GIFTED / Today I want to talk about one book that I read back in February, but haven’t reviewed it until now. It is, in my opinion, one very important book that talks about bullying and where it can lead if we close our eyes.
I received And the Stars Were Burning Brightly via Netgalley, and I want to say thank you to publisher Simon & Schuster UK for providing me a copy.
This novel was published on March 5th 2020 and it has 368 pages.
About the book:
FROM GOODREADS / An emotionally rich and current story of suicide, mental health, bullying, grief and growing up around social media.
When fifteen-year-old Nathan discovers that his older brother Al has taken his own life, his whole world is torn apart.
Al was special.
Al was talented.
Al was full of passion and light…so why did he do it?
Convinced that his brother was in trouble, Nathan begins to retrace his footsteps. And along the way, he meets Megan. Al’s former classmate, who burns with the same fire and hope, who is determined to keep Al’s memory alive. But when Nathan learns the horrifying truth behind his brother’s suicide, one question remains – how do you survive, when you’re growing up in the age of social media?
And the Stars Were Burning Bright is such a wonderful, heart wrenching story with important topic (bullying) more people should talk about.
It explores the dark side of human beings and the ways to recover from loss.

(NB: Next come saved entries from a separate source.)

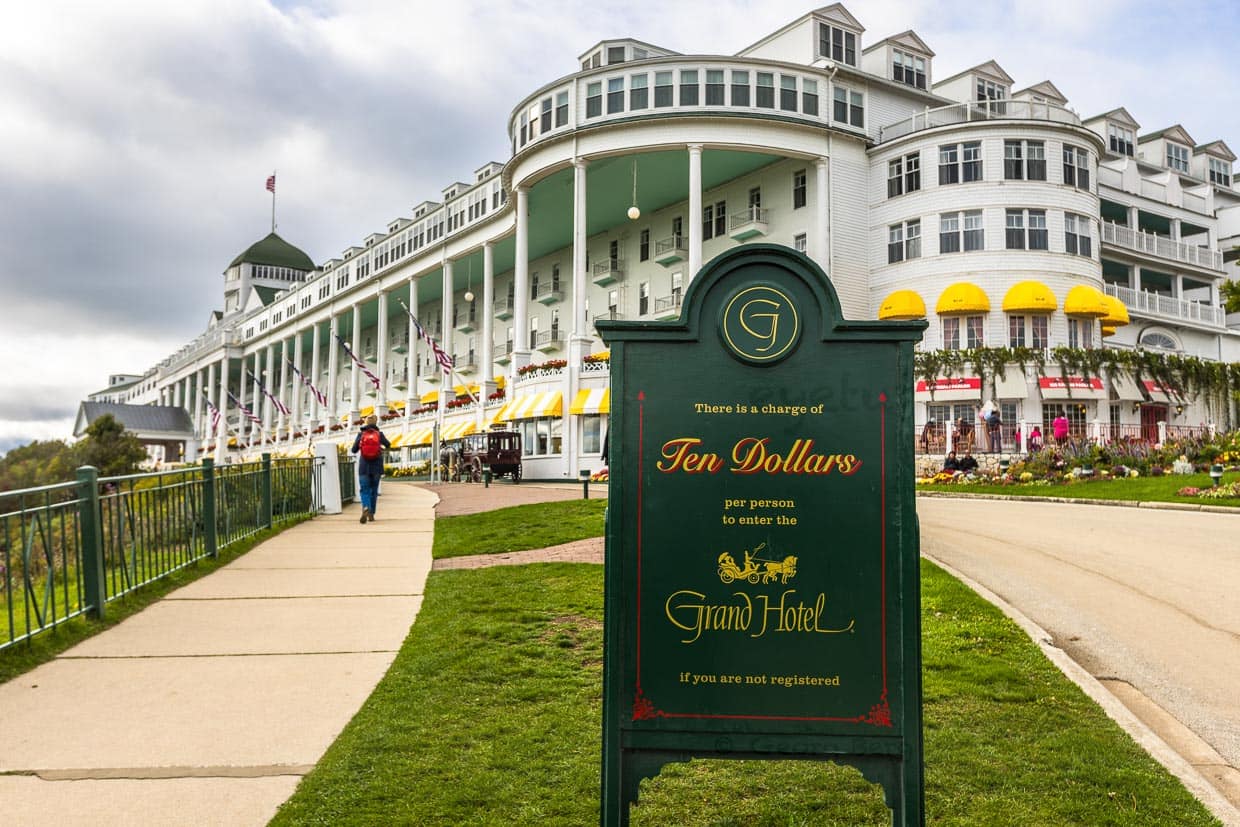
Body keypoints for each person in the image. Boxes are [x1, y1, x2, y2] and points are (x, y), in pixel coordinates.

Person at [351, 414, 391, 524]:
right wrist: (381, 447)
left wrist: (360, 446)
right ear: (376, 423)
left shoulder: (361, 434)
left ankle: (365, 507)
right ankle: (371, 513)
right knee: (374, 490)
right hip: (377, 466)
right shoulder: (379, 434)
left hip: (364, 467)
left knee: (364, 490)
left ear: (366, 423)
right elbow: (388, 445)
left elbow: (353, 450)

I have to admit, I didn’t know about And The Stars Were Burning Brightly before it was READ NOW on Netgalley, but as I noticed it, and the premise sounded interesting to me, I couldn’t help myself. I had to read it.

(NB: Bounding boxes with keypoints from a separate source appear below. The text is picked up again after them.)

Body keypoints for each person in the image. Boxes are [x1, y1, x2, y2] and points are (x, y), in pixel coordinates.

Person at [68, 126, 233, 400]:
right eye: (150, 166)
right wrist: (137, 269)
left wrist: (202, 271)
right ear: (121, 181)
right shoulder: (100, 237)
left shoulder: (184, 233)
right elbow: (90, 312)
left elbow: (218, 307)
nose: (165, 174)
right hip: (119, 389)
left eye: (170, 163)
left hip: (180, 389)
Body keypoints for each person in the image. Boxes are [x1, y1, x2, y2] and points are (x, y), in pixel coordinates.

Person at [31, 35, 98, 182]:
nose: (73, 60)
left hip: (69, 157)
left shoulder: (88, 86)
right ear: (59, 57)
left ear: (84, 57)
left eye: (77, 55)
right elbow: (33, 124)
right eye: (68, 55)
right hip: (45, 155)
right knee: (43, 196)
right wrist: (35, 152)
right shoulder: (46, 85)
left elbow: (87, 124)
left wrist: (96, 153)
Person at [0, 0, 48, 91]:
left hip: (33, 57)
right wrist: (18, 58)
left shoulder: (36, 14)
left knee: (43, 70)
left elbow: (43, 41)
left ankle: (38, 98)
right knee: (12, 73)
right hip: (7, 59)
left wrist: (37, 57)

And I am so glad I did give it a shot. I read it few months before it’s publication, but because of technical difficulties I wasn’t able to review it before (aka I postponed it because my computer broke).

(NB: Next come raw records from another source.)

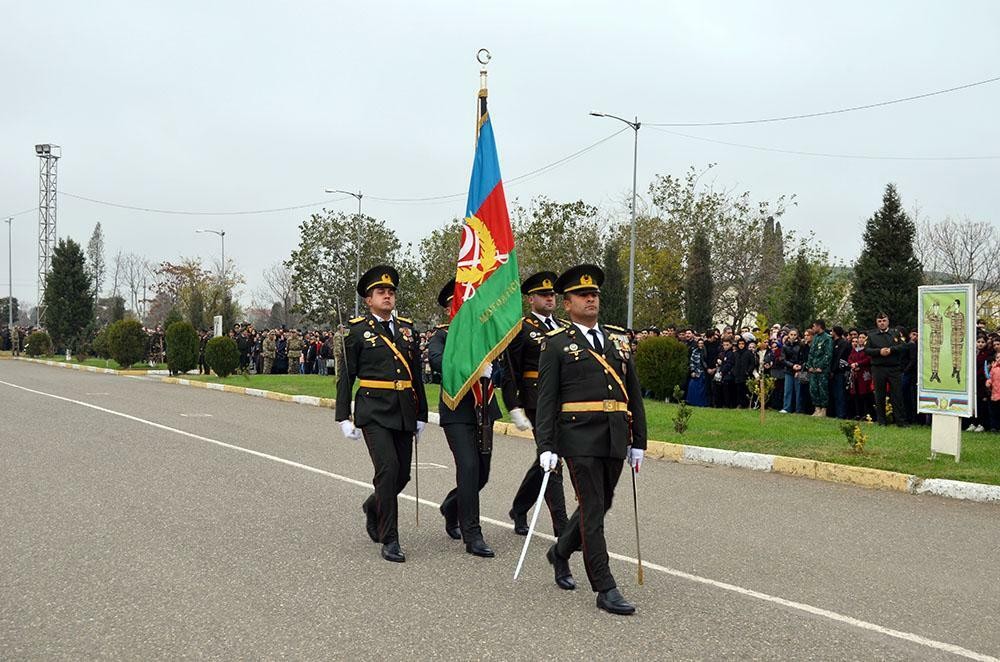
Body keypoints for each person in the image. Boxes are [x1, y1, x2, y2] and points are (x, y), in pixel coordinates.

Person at [535, 264, 647, 616]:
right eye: (583, 295)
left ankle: (560, 551)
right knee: (594, 507)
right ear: (567, 304)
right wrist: (546, 446)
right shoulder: (556, 345)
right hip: (578, 436)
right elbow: (547, 401)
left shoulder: (618, 340)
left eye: (595, 294)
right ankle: (605, 586)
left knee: (601, 503)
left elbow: (634, 394)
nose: (591, 299)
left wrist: (639, 440)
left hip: (615, 434)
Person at [335, 265, 429, 563]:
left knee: (401, 475)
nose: (387, 296)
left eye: (390, 292)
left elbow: (416, 375)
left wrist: (422, 413)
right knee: (387, 469)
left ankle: (373, 504)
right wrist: (343, 417)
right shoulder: (356, 331)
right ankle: (390, 539)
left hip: (403, 409)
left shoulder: (406, 329)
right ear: (368, 299)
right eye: (380, 292)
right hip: (373, 410)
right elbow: (346, 377)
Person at [430, 279, 512, 558]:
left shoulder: (483, 334)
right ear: (448, 308)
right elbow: (439, 362)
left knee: (482, 474)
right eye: (457, 301)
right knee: (467, 466)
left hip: (485, 408)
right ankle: (472, 534)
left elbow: (501, 369)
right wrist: (476, 368)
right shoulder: (442, 335)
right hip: (457, 411)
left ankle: (451, 507)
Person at [504, 271, 570, 538]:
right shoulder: (522, 328)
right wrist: (514, 406)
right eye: (544, 295)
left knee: (547, 457)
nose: (550, 298)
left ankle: (519, 508)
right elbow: (511, 371)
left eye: (552, 294)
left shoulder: (563, 328)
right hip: (536, 400)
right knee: (553, 460)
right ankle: (562, 528)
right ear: (531, 299)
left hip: (563, 401)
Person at [865, 312, 906, 426]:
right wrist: (879, 352)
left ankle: (900, 421)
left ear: (888, 321)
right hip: (878, 368)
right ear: (877, 323)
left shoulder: (895, 333)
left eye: (884, 321)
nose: (882, 323)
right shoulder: (872, 335)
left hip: (894, 368)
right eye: (879, 321)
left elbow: (903, 346)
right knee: (879, 395)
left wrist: (891, 350)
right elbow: (866, 350)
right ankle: (881, 421)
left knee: (897, 395)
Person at [804, 319, 832, 417]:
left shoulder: (827, 338)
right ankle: (817, 409)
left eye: (814, 326)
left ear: (819, 326)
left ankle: (823, 410)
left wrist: (821, 366)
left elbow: (828, 354)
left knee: (822, 389)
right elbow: (811, 353)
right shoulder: (815, 338)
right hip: (813, 368)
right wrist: (810, 366)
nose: (813, 328)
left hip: (822, 369)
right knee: (813, 389)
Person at [847, 333, 874, 420]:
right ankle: (858, 413)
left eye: (863, 337)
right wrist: (852, 364)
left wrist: (858, 364)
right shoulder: (855, 349)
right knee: (856, 394)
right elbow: (850, 358)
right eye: (860, 337)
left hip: (864, 374)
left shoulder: (867, 349)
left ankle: (867, 414)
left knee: (865, 394)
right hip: (855, 375)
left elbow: (868, 359)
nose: (861, 339)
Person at [780, 329, 804, 413]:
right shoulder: (785, 346)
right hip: (788, 370)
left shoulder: (801, 345)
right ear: (788, 335)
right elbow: (783, 359)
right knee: (788, 390)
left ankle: (798, 409)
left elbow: (803, 358)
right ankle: (787, 408)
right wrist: (792, 365)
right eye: (791, 334)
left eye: (794, 335)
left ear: (797, 336)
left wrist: (799, 367)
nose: (793, 336)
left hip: (799, 370)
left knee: (799, 391)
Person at [944, 299, 966, 383]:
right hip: (953, 334)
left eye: (956, 304)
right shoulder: (952, 314)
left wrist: (962, 336)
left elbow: (963, 326)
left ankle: (958, 371)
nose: (955, 305)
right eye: (955, 304)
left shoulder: (961, 315)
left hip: (959, 334)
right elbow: (945, 313)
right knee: (953, 353)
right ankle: (954, 368)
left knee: (959, 354)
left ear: (959, 305)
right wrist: (950, 305)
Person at [925, 301, 944, 383]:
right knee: (933, 356)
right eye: (935, 306)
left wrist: (942, 338)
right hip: (933, 336)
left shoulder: (940, 317)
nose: (936, 308)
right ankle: (933, 373)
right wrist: (930, 308)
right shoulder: (931, 316)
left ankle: (936, 373)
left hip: (938, 336)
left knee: (937, 356)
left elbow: (942, 328)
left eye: (937, 307)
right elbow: (925, 320)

The story follows two main characters: Nathan (who’s brother Al killed himself) and Megan (who was friends with Al but kept that friendship secret).
As they lost the one they loved, their lives intertwined.
The story is written in somewhat unique way.
It has two POVs written in first person: Nat’s and Meg’s, but every chapter starts with Al’s thoughts, that often includes space and stars, but also life.
I am grateful for Al’s parts.
However, I have to admit that Meg and Nathan sounded too similar at times.
This is emotional story, which is understandable because it covers serious topic, so be aware that it could make you sad.